Gargantua n'est pas sorti tout entier du cerveau de Rabelais, car, bien longtemps avant le joyeux curé de Meudon, il s'était assis entre Hièvre et Baume-les-Dames, sur le rocher appelé depuis Fauteuil de Gargantua. Là, ayant eu soif, il avait avalé d'un trait le Doubs, qui coule aux pieds de ce siège digne d'un géant.

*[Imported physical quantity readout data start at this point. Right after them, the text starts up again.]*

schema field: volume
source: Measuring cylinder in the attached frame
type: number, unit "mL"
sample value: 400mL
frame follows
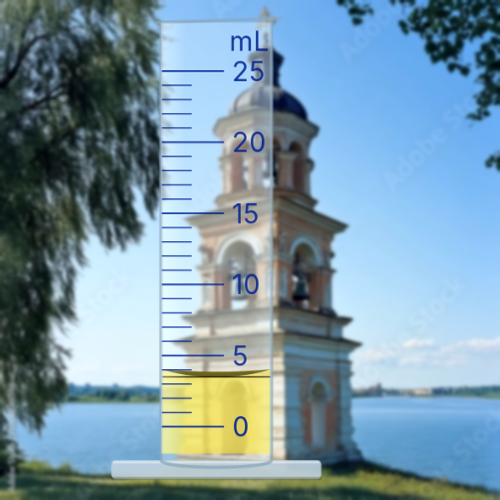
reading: 3.5mL
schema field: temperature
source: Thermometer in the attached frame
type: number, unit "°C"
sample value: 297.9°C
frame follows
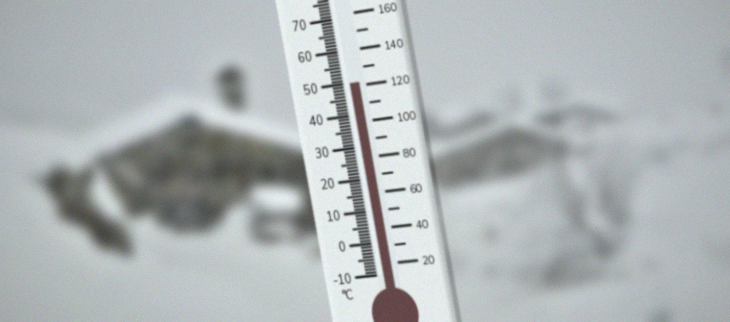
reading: 50°C
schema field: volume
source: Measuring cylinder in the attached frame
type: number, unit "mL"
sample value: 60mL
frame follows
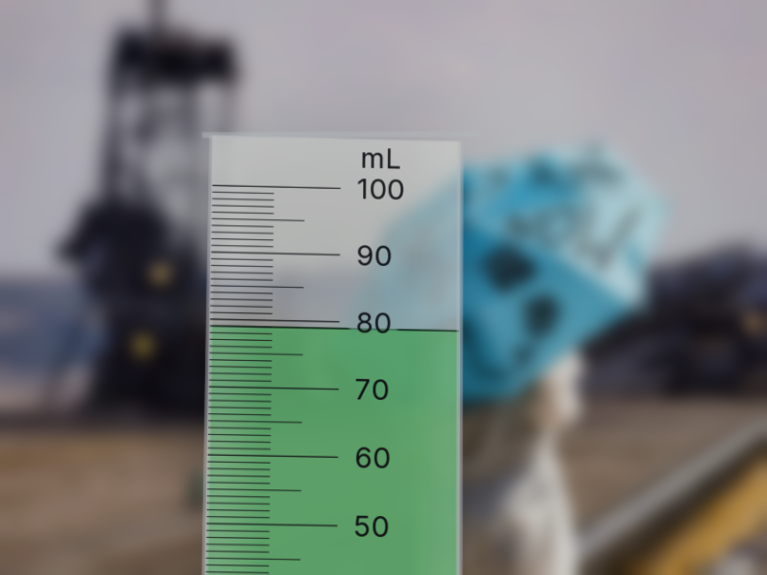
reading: 79mL
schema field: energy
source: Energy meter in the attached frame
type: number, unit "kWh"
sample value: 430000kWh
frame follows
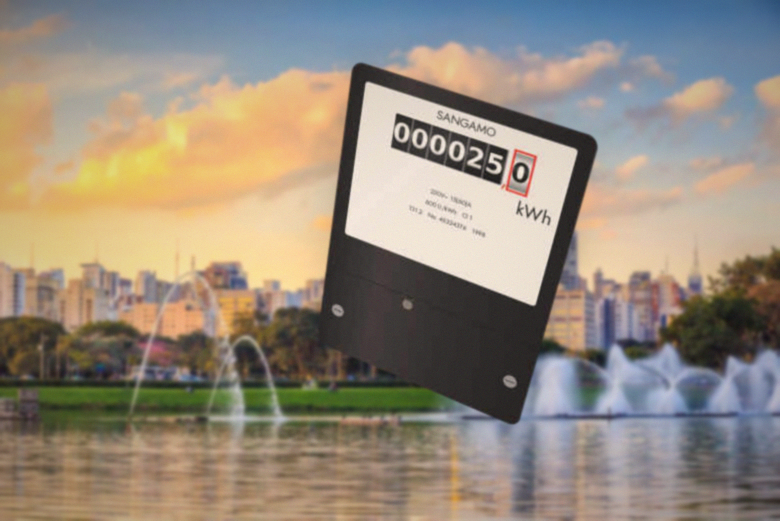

Qui ne connaît encore aux environs de Clairvaux le Rocher de Gargantua? Ici, la tradition raconte qu'un jour ce géant marchait à grands pas sur nos montagnes ; que, pressé par la soif, il voulut boire au Drouvenant, ruisseau qui descend de la gorge de la Frasnée à la rivière de l'Ain. Afin de se désaltérer plus à son aise, il sépara ce rocher du reste de la montagne pour trouver la source. Sa soif était tellement ardente, qu'il tarit cette source qu'il trouva, et qui auparavant alimentait une rivière. En écartant le rocher, l'empreinte des cinq doigts du géant y forma des excavations qui sont encore aujourd'hui reconnaissables. Cette roche nue, perpendiculaire et très-élevée, est à gauche du chemin de Clairvaux à Crillat, sur la vallée de Nans et en face d'une aiguille de rocher appelée le Prin pela, expression que Monnier traduit par le petit pilier.
Une vouivre hante aussi la roche de Gargantua. La tradition locale dit qu'elle vient se désaltérer chaque soir à la fontaine appelée Sous-les-Banchets.